* Extract provided:
==*==

Insurance Technology Diary
Episode 44: Fun with Flags
Guillaume Bonnissent’s Insurance Technology Diary

England’s Locomotive Act of 1865 was intended to safeguard life in an age of rapid technological change. It limited all vehicles with mechanical propulsion (“road locomotives”) to the walking pace of four miles an hour in rural areas, and down to half that in cities. If a locomotive was hauling more than one wagon, a man had to “precede such Locomotive on Foot by not less than Sixty Yards, and shall carry a Red Flag constantly displayed.” The progress of motoring technology was restricted by human limitations.
I’ve seen it argued that requiring people to check AI outputs is a similar limitation. This argument is obviously flawed, for two reasons. First, in 1865 an element of caution was sensible with this new technology, as it was unfamiliar and less than perfectly reliable. The same is true of AI today. Just as crashes and explosions happened then, hallucinations happen now.
Second, rules are made for breaking. The red flag requirement was revoked within five years. Lawmakers became convinced that motorised vehicles would be common, safer, and therefore no longer needed such drastic restriction. Equally, better, finer tools (like registration and licensing) were adopted. Similarly, if human agency over AI becomes pointless, it will soon be replaced by something better.
But now it’s not. In 2025 our relationship with AI – like our relationship with steam engines in 1865 – is at a very early stage. We are very much in the experimental stage (except, of course, where AI has already been used for many years; alas those early applications typically have gone entirely under the radar of anyone but the techies).
The fact is that AI, like the road locomotive, is a very wide category. The later includes tools as different as the steam engine and the e-bike. Similarly, Generative AI (which powers LLMs) and Narrow AI (used, for example, to control self-driving road locomotives) are very different tools. My very first tech product incorporated AI, but back then it wasn’t a selling point, so we didn’t flag it (so to speak).
A blog this week by Ethan Mollick, Co-Director of the Generative AI Lab at Wharton (whose LinkedIn meta-tag begins “Ethan Mollick is a Genius”), tries to reconcile three facts about workplace AI with a fourth, as follows:
- AI boosts work performance.
- A large percentage of people are using AI at work.
- More transformational gains are available with today’s AI systems than most [people] currently realize.
- These gains are not being captured by companies.
Mollick goes on to offer this slightly obvious reconciliation: “AI use that boosts individual performance does not naturally translate to improving organizational performance.” He then goes into an interesting, long-winded explanation about how process and corporate culture must be aligned specifically to make that happen.
I don’t particularly disagree with any of what he says in the blog (entitled Making AI Work: Leadership, Lab, and Crowd – read it), but I believe our genius has missed some big factors in his four points.

==*==

* Recorded information:

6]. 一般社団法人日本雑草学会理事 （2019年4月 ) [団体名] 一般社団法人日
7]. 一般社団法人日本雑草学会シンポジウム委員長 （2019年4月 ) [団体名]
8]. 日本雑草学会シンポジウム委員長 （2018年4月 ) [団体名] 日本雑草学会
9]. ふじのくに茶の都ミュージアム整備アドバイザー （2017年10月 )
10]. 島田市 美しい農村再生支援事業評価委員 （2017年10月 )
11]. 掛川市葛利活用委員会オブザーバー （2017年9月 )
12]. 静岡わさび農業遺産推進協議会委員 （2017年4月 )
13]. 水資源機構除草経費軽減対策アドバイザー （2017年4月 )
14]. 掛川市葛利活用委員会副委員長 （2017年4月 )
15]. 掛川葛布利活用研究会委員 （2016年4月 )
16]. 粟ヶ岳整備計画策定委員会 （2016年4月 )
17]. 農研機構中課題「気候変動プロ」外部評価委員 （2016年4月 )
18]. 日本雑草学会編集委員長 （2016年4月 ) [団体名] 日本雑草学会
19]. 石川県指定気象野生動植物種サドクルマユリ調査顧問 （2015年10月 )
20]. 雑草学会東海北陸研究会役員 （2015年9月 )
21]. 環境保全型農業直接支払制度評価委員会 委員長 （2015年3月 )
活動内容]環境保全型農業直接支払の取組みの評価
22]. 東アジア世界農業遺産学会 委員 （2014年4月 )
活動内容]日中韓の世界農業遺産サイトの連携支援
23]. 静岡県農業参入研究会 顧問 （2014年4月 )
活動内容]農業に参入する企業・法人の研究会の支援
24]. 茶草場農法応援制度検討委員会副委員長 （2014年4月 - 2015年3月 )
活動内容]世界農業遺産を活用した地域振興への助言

==*==

* What you need to do:
a. Print the diary entry's passage starting at "A blog this" and ending at "AI at work.".
b. According to the diary entry, within how many years was the red flag requirement revoked?
The listing is separate material, unrelated to the diary entry.

* Task solutions:
a.
A blog this week by Ethan Mollick, Co-Director of the Generative AI Lab at Wharton (whose LinkedIn meta-tag begins “Ethan Mollick is a Genius”), tries to reconcile three facts about workplace AI with a fourth, as follows:
- AI boosts work performance.
- A large percentage of people are using AI at work.

b. Within five years.